▸ TASK INSTRUCTIONS
1. In the page text on breast cancer risk models below, why does the BRCAPro model consider ethnicity for each family member? Answer in one to three sentences.
2. Transcribe the page text on breast cancer risk models below from "What it leaves" to "aforementioned gene mutation.".

▸ PAGE TEXT
+++

What it takes into account: Family history (both affected and unaffected relatives, breast and ovarian cancer history, male breast cancer, and bilateral breast cancer) up to second degree relatives, breast pathology, and oophorectomy status. The BRCAPro model also considers ethnicity for each family member to allow for differing mutation allele frequencies in families of mixed ethnicity.

What it leaves out: Nonhereditary risk factors. Noninvasive breast cancer.

The BRCAPro model uses Bayes Theorem and incorporates various facets of both the maternal and paternal family history including ages of family members, both affected and unaffected family members, and published data on BRCA1 and BRCA2 mutation frequencies and cancer penetrance in mutation carriers to calculate the patient’s breast and ovarian cancer probabilities based on the probability that the family has a mutation in either the BRCA1 or BRCA2 gene.


What it tells you: The Tyrer-Cuzick model calculates both the likelihood that the patient is carrying a hereditary breast cancer predisposition gene as well as the likelihood that the patient will develop breast cancer (10 year and lifetime risks) based on the probability of carrying the aforementioned gene mutation.

What it takes into account: Family history (affected and unaffected relatives, age at diagnosis, male breast cancer, half-siblings, cousins, and nieces), hormonal history (age at menarche, age at first birth, parity, age at menopause, hormone replacement therapy), benign breast disease, body mass index, age, and genetic factors.

+++

▸ AVAILABLE DATA
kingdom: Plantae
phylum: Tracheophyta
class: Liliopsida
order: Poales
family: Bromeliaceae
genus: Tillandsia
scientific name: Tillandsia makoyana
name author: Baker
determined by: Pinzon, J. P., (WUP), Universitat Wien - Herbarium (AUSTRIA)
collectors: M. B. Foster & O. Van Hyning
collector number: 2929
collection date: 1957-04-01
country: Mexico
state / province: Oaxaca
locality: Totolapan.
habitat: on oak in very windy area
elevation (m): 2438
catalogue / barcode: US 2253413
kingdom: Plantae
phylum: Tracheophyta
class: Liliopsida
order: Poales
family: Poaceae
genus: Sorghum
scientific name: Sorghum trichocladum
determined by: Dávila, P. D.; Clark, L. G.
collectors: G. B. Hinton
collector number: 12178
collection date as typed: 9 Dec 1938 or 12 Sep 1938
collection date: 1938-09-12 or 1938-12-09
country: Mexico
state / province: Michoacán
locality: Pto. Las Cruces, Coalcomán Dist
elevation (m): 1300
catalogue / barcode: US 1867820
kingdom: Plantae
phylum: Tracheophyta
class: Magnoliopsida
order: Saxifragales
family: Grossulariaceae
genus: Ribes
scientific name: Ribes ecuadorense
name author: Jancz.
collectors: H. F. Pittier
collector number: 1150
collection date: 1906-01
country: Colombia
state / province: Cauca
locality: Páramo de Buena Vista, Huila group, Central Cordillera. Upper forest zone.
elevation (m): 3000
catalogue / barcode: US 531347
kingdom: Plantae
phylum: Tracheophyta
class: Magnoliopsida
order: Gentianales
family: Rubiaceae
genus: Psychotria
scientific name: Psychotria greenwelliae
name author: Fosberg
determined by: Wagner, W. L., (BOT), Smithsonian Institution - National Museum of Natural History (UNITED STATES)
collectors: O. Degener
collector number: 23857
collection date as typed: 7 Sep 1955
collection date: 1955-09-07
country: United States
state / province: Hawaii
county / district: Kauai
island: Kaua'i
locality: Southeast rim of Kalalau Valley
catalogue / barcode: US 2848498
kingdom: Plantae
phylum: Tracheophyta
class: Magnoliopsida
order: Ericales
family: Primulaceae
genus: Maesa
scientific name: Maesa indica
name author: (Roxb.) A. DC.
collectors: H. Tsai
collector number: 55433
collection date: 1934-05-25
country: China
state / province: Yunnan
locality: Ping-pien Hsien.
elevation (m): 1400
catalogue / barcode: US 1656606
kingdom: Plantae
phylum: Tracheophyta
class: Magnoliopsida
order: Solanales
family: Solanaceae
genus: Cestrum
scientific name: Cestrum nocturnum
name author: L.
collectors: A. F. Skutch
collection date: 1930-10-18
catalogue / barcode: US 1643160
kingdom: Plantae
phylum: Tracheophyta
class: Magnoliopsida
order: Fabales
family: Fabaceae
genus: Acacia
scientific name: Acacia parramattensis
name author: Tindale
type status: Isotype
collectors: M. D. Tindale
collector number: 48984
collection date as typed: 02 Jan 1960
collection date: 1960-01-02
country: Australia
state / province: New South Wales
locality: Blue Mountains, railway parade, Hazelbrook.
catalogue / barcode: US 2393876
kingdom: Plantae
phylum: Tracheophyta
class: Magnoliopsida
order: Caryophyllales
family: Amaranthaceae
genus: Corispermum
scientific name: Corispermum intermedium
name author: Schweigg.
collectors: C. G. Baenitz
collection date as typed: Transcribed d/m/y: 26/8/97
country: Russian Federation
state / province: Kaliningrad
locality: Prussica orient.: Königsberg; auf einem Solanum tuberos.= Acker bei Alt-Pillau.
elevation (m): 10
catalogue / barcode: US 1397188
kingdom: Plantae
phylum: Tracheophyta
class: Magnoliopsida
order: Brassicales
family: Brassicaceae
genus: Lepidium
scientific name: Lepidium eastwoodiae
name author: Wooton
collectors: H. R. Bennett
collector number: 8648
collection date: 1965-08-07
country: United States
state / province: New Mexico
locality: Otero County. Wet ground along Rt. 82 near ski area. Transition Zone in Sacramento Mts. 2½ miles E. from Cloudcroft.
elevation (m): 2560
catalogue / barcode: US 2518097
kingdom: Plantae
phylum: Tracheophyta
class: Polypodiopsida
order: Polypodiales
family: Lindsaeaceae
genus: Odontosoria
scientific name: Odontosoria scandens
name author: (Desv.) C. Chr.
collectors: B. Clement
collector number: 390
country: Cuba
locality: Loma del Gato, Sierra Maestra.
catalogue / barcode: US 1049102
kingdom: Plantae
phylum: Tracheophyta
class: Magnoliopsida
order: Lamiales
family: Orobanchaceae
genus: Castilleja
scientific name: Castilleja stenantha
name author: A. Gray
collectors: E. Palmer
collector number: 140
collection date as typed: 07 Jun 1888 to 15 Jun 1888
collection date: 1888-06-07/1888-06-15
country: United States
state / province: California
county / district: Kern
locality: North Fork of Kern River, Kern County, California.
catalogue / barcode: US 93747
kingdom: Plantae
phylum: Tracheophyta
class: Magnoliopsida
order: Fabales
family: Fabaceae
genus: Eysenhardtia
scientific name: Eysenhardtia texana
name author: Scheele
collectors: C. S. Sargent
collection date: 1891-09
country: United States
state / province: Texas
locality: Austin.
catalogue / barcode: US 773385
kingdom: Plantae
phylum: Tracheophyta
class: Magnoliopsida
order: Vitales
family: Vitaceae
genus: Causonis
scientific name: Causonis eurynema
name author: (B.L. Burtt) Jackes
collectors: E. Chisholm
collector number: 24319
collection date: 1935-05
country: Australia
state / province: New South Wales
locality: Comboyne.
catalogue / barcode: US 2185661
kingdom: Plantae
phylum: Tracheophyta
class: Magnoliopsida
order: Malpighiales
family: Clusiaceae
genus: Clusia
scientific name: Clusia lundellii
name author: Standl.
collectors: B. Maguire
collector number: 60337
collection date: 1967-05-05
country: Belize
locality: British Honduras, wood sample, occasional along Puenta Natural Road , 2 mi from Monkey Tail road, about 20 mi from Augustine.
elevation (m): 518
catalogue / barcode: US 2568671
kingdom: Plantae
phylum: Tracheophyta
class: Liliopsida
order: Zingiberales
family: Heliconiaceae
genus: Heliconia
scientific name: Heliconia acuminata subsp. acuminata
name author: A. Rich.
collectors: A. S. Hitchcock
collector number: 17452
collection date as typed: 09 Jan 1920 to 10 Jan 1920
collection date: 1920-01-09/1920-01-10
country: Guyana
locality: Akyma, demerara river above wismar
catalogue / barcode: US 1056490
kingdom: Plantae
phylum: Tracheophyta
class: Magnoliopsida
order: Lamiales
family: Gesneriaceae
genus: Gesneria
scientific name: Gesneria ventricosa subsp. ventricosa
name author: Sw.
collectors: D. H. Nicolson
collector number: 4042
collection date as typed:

+++

▸ SOLUTIONS BY TASK
1. The BRCAPro model considers the ethnicity of each family member so that it can allow for differing mutation allele frequencies in families of mixed ethnicity.

2.
What it leaves out: Nonhereditary risk factors. Noninvasive breast cancer.

The BRCAPro model uses Bayes Theorem and incorporates various facets of both the maternal and paternal family history including ages of family members, both affected and unaffected family members, and published data on BRCA1 and BRCA2 mutation frequencies and cancer penetrance in mutation carriers to calculate the patient’s breast and ovarian cancer probabilities based on the probability that the family has a mutation in either the BRCA1 or BRCA2 gene.


What it tells you: The Tyrer-Cuzick model calculates both the likelihood that the patient is carrying a hereditary breast cancer predisposition gene as well as the likelihood that the patient will develop breast cancer (10 year and lifetime risks) based on the probability of carrying the aforementioned gene mutation.